To Phoenix fans, Tonya Southern of the Firestorm/Phoenix team has some less than pleasant news, "Viewer 1 is officially on borrowed time." In the latest post on her blog, she talked about a recent third-party viewer meeting with Oz Linden about some upcoming changes with Second Life. Specifically, Project Shinning. While it should stop "bake fail" in newer viewers, "it is incompatible with current viewers. … The result of the server-sized bake is that viewers that don't handle it will simply see gray avatars, with no way to fix them."

It was Tonya's opinion that the old Linden Lab Viewer 1, when this happens, will no longer be useable, along with third-party viewers not actively maintained. Aside from Singularity and possibly Cool VL, she didn't expect any other third party viewers based on Viewer 1 technology to continue, "Nobody else is developing a V1 Viewer any more."

And the Phoenix Viewer, which continues to be the most popular of the third-party viewers? Team Phoenix has yet to make a decision, but in Tonya's opinion, "it's time to say that we are not going to put any more effort into Phoenix."

"As far as I'm concerned, it's time to put Phoenix to rest. The developers don't like working in the codebase, as in many ways it's an unmaintainable tissue of hacks, the support team barely remembers how to run it, and Firestorm now provides essentially all of the function Phoenix has, and much more besides."

Tonya recognized this would be an unpopular change, especially those who won't or can't run Viewer 2 and 3 Viewers, but "there comes a point when making an old program run in a new environment simply isn't feasible." Her advice, those who vowed not to run Viewer 2 better change their mind or make plans to depart Second Life. Same thing with those with older computers, "Me? I'll be happily running Firestorm 5."

Tonya's post got a mixed reaction. While some agreed, others did not. It was similar with the article New World Notes did, people saying there was no way Team Phoenix would give up on the most popular Second Life Viewer.

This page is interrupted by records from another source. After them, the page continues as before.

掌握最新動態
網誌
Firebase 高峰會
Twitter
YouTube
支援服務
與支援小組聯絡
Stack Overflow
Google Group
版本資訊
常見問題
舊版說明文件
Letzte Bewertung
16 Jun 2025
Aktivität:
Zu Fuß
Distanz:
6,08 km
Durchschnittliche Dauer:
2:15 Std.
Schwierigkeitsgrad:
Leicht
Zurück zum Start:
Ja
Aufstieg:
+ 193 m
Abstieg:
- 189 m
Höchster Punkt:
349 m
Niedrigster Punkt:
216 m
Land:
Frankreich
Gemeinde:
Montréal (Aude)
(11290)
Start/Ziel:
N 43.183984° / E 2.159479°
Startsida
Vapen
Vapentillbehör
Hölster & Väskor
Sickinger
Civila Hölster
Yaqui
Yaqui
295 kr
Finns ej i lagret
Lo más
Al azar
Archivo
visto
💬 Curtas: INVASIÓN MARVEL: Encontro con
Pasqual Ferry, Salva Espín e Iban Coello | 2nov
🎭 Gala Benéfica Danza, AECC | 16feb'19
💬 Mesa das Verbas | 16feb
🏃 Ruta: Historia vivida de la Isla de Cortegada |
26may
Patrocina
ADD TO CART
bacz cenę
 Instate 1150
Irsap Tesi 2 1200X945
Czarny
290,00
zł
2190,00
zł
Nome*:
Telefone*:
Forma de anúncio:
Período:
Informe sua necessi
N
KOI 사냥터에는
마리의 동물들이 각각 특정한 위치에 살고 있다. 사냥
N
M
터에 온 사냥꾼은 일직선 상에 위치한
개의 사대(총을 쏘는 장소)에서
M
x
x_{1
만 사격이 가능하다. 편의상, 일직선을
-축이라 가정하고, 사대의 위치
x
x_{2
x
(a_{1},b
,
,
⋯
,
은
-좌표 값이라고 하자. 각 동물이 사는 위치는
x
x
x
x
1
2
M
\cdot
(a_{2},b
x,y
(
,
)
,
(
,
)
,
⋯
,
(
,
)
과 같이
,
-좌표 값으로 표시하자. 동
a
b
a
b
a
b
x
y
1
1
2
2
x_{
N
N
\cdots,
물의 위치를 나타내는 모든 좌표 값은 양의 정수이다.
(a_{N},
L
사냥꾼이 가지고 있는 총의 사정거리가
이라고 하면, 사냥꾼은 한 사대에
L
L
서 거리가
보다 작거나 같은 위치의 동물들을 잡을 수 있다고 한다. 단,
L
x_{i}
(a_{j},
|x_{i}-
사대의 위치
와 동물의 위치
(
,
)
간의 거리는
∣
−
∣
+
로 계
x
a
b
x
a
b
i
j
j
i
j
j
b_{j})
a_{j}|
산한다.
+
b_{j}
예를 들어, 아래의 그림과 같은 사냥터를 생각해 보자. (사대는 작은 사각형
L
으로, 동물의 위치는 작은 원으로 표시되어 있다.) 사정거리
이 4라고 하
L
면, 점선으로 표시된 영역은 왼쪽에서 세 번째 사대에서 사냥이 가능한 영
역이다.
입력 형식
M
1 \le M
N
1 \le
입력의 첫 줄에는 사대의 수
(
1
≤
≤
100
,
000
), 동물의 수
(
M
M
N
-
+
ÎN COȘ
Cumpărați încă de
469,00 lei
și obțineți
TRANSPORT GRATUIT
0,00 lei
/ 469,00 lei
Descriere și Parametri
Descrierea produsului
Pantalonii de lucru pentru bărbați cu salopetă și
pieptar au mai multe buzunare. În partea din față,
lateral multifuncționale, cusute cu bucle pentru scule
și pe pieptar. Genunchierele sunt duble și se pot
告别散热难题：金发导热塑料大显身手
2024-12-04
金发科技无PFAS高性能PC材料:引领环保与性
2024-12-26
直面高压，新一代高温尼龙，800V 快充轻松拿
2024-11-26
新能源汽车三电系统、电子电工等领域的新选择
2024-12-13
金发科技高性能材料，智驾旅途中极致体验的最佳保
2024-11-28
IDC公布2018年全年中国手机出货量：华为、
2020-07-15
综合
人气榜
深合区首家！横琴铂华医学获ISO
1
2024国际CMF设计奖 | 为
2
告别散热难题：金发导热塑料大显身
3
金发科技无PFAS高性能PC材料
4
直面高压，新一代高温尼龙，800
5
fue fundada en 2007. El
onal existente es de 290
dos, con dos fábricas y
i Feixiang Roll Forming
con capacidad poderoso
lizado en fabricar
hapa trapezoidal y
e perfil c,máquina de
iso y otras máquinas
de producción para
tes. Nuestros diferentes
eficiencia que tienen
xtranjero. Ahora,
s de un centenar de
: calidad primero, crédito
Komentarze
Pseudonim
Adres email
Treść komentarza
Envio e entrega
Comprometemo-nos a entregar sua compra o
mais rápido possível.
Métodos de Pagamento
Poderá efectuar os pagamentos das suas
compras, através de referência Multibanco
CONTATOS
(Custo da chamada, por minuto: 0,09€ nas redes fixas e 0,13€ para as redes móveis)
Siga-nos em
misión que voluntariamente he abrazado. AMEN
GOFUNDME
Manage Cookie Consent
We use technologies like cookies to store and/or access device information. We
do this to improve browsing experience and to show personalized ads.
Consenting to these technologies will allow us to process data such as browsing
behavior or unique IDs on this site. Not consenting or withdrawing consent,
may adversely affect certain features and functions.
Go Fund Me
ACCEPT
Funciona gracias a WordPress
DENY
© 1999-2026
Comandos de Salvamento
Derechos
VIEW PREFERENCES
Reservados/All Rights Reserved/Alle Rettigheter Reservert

If the Phoenix Viewer is becoming harder and harder for its team to work with, it may not matter much to them if they stop the updates. From the very beginning, they've been a volunteer project. Success or failure, they don't make any money, only prestige.

Fortunately for Viewer 2 haters, or those whom have no personal problems with it but their computers can't run it, Singularity and Cool VL are still out there, though Singularity hasn't had a Mac update recently. And what if down the road all V1-based Viewers stop working? For some, it'll be time to get out the credit card (though Mac lovers will feel a bigger bite on the wallet). Though it isn't hard to imagine some die-hard V2 haters, and sadly a few on older machines with limited budgets (or whom get sold a newer machine that performs worse), whom say farewell to Second Life. It should be interesting to see how many head to Opensim worlds.

Sources: The Tigress's Second Den, New World Notes

Bixyl Shuftan

1 comment:

  1. Stranger still are the people who automatically assume V3 viewers won't work on their computers without even trying it. Some serious optimization had to have been done on it, as my laptop (Turion 2 2.2Ghz) runs v3 just fine whereas Pheonix wouldn't work at all.